I proceeded to experiment with PostMarket OS, and did a complete update of all of the packages on it.
Next, I wondered how I could "replace" the default Manjaro with the PostMarket OS, which was newer than Manjaro, such that it would boot PostMarket OS on the eMMC, allowing me recycle the microSD card for perhaps another OS distribution I could take a look at later.
It turns out, that there is a PostMarketOS "on-disk installer". It is called pmbootstrap.
THIS is where I had to learn about SPI. Because there is a warning about over-writing your Tow-Boot installation, if Tow-Boot was not installed on SPI.
so...what is SPI? (more search required)
SPI Flash is a type of non-volatile memory that uses the Serial Peripheral Interface (SPI) protocol for communication. It is commonly used in embedded systems for data storage and transfer, allowing devices to retain information even when powered off.
Apparently it is a newer (or improved, perhaps) concept, found on phones with System-On-A-Chip (SOC) architectures.
so...how do you know if you even have SPI?
Answer: I had to figure out which version of Pinephone Pro I have.
I finally learned that there is a Developer Edition of the Pinephone Pro, and there is a Explorer Edition. The Explorer Edition supposedly has the SPI.

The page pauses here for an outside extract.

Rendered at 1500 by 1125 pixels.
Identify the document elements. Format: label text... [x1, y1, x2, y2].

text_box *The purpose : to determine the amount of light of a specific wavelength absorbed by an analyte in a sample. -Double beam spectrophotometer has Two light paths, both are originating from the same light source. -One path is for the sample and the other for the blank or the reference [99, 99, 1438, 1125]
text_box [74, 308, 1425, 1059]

But what confused me, is that it said the phone supporting SPI had the Rockchip RK3399S SoC. And when I went into the terminal on the phone and ran "lscpu", it said I had an ARM Cortex A-53 chip.
so...now I am thoroughly confused.
Well, I finally learned, that the Rockchip RK3399S SoC combines four Cortex-A53 cores with two Cortex-A72 cores.

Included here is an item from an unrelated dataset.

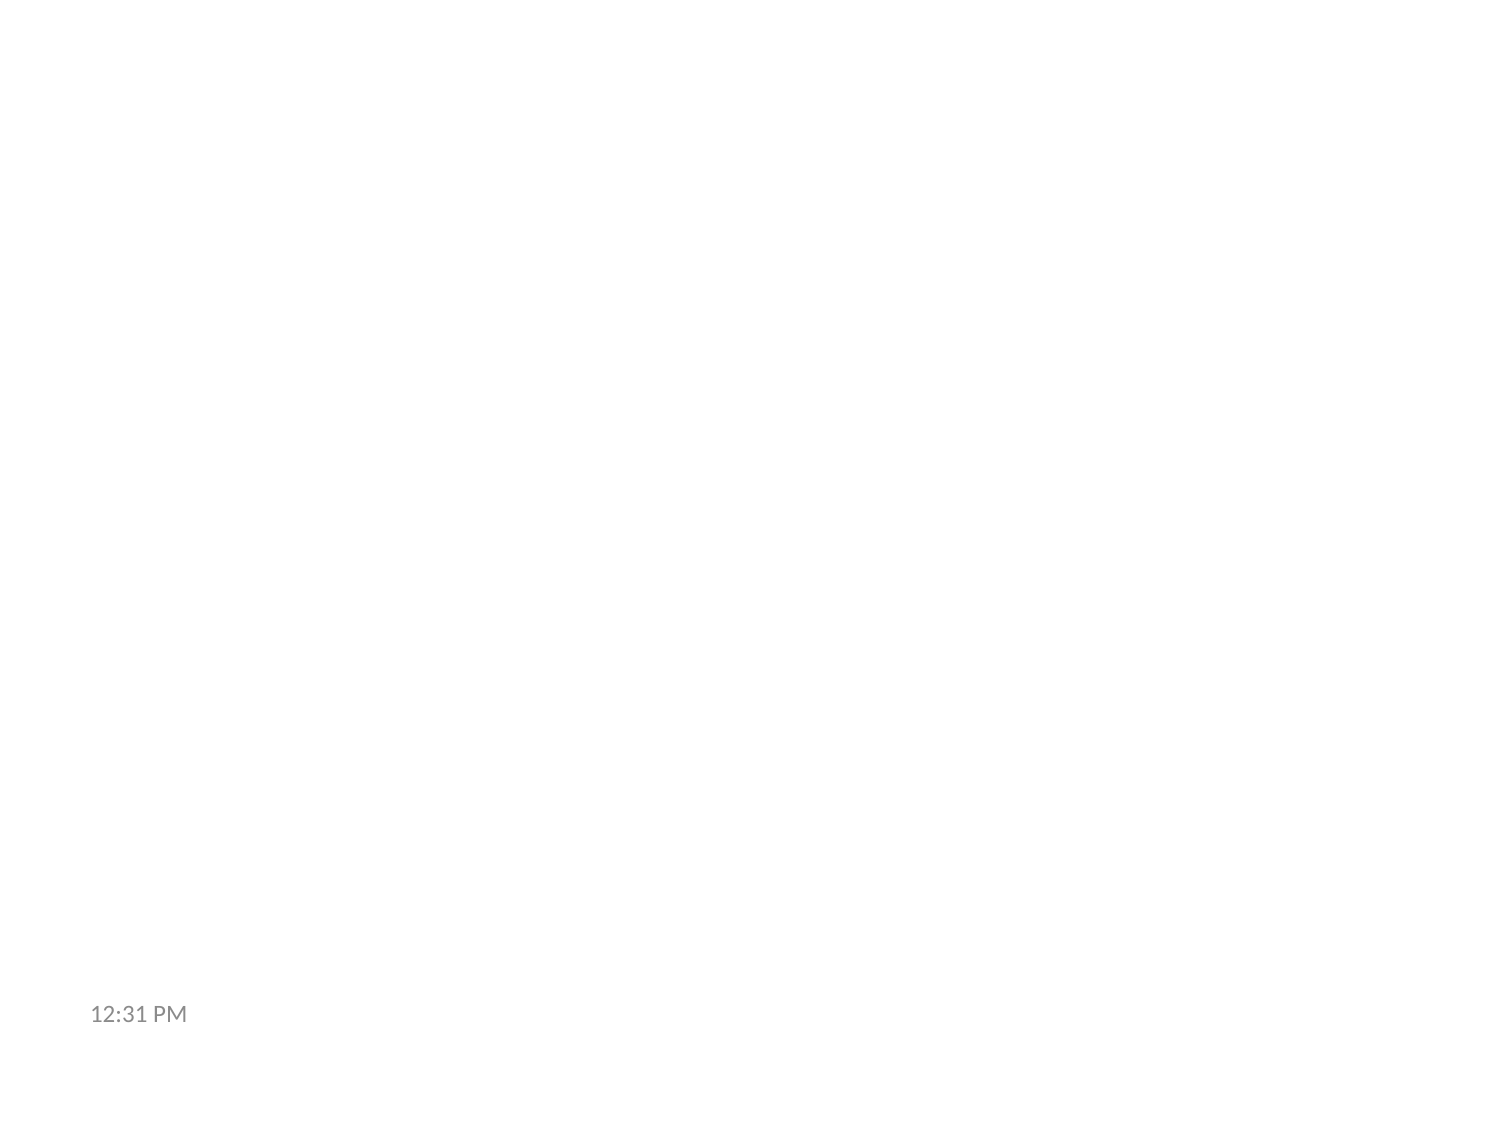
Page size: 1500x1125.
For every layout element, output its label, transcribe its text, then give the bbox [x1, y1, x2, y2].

hmmm, I did not see the 72 in the lscpu command I ran - but, it does look like I have the SPI.
but, how do I know that Tow-Boot was installed on the SPI, versus the eMMC? Because if I have this wrong, I can't boot an OS as there would be no bootloader partition.
I think the SPI is mmcblk1 device. And /boot is on mmcblk1p1 partition of that device.
The Manjaro (previous installation) is definitely on the eMMC, which is on mmcblk2 device, which has two partitions on it, one of them being /root.